Let me highlight some of the triggers, where adapting the work became something stronger:


💥 Putting the focus on the people in the theatre, for the Creator Day, meant energy was kept within one place rather than diverted to both online and offline

💥 The guests we have on YATM Online Offline are always high calibre. The presenters on the stage took things to the next level by setting questions in a printed workbook

💥 I can tell people get fidgety in a live space. From our guests in the online show, I note movement from the majority of people around 30 minutes, the presenters for YATM Creator Day had a time limit of 25 to 30 minutes

💥 Rather than an hour show and then time built around networking and getting to know others, the Creator Day had a focus on talks, questions set and breaks 

💥 One of the highlights of the YATM Month Of Learning in 2021 (online) was the breakout rooms for people to discuss questions set. We carried this forward for the Creator Day where the last activity was everyone in their own groups to motivate each other for a task set

💥 A day of talks is draining, we finished at 2.45pm and then dedicated the rest of the day to working as a group and getting to know each other more

💥 Online still has its place. A week after the Creator Day there was a short session on Zoom for the groups to check back in and no one got left behind.
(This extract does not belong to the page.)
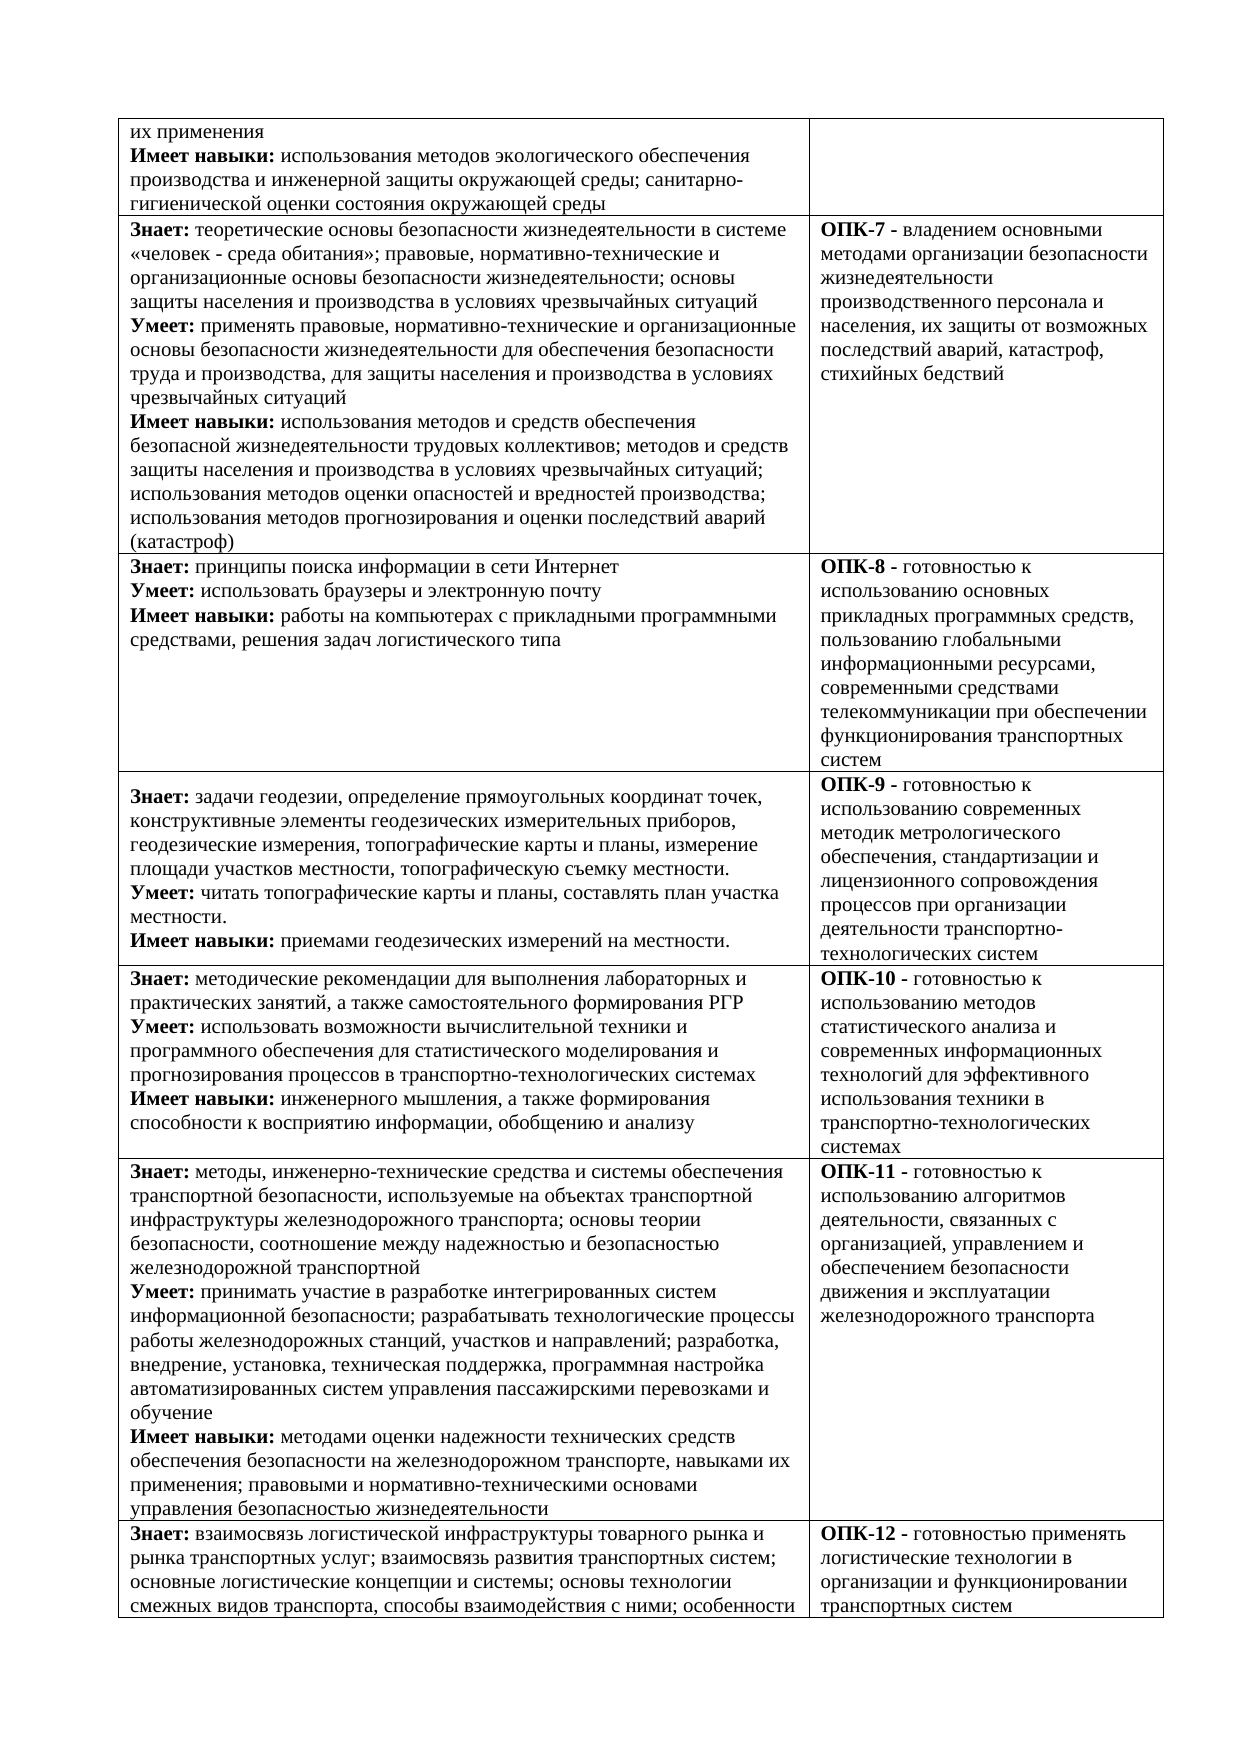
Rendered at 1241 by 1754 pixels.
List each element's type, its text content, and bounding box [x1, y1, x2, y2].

On a personal level, adapting is helping me know what I want. My goal isn’t to deliver more events and send a Thursday newsletter, it’s to make a change. 

It’s Good To Adapt When You See What You Don’t Want To See

If you are sparked by curiosity and a will to not throw the towel in, continual adjustments are necessary.

Adaptation is a slow process but it works person by person, conversation by conversation. YATM is coming up to nine years and to many people it is something they are not aware of, but that’s fine, it’s all about getting right people (not all) on your side. 

When you know your audience, what can help them, how they can feel a part of something and how they can embrace their side, the group starts to become in sync. What I am starting to realise is that you can make a difference when you find a subgroup of people who want to change together. 

Whatever you are doing on your side, it is important to get others unified. This could be reaching out to people individually, this could be set tasks that people want to participate in, it could be encouraging people to meet others they might not be familiar with. If the group becomes connected, then you can lead the way.

When you see what you don’t want to see, you can hide or modify. Some brief points that it can be useful, not heart wrenching:


Don’t be hard on yourself. 

When you start something new, your audience takes time to be aware (and they may not be what you originally thought them to be).

It takes time to grow. 

Consistency helps you find momentum, but don’t be afraid to stop, look around and monitor. Better to be inquisitive than constant.

Small steps are better than one huge commitment. 

You don’t need to be aiming for the sky and want 500 people to come to your event, it starts with the right people who are engaged.

Be yourself, always.

You don’t need to create a persona that isn’t you. If things aren’t turning out how you want them to be, it is pointless pretending that the grass is always greener on your side.

Your time will come.

Sometimes it can feel like the content you are producing is a hard slog. Rather than be dispirited, look at it as honing your craft


Let’s Round-Up

Getting to a place that works does take time. However, it’s the ability to be patient and acknowledge that you are going to have to find the right moments to pause, reflect and shift that matters. 

Doing the work and creating is central, but so is the ability to read the room and engage with what’s in front of you. That is why you can’t bulldoze your way in thinking that whatever you touch is going to be a success, life just isn’t that way. 

Your best work can happen when you are in a corner. It’s the sequence of small steps away from what is familiar that can make everything worthwhile.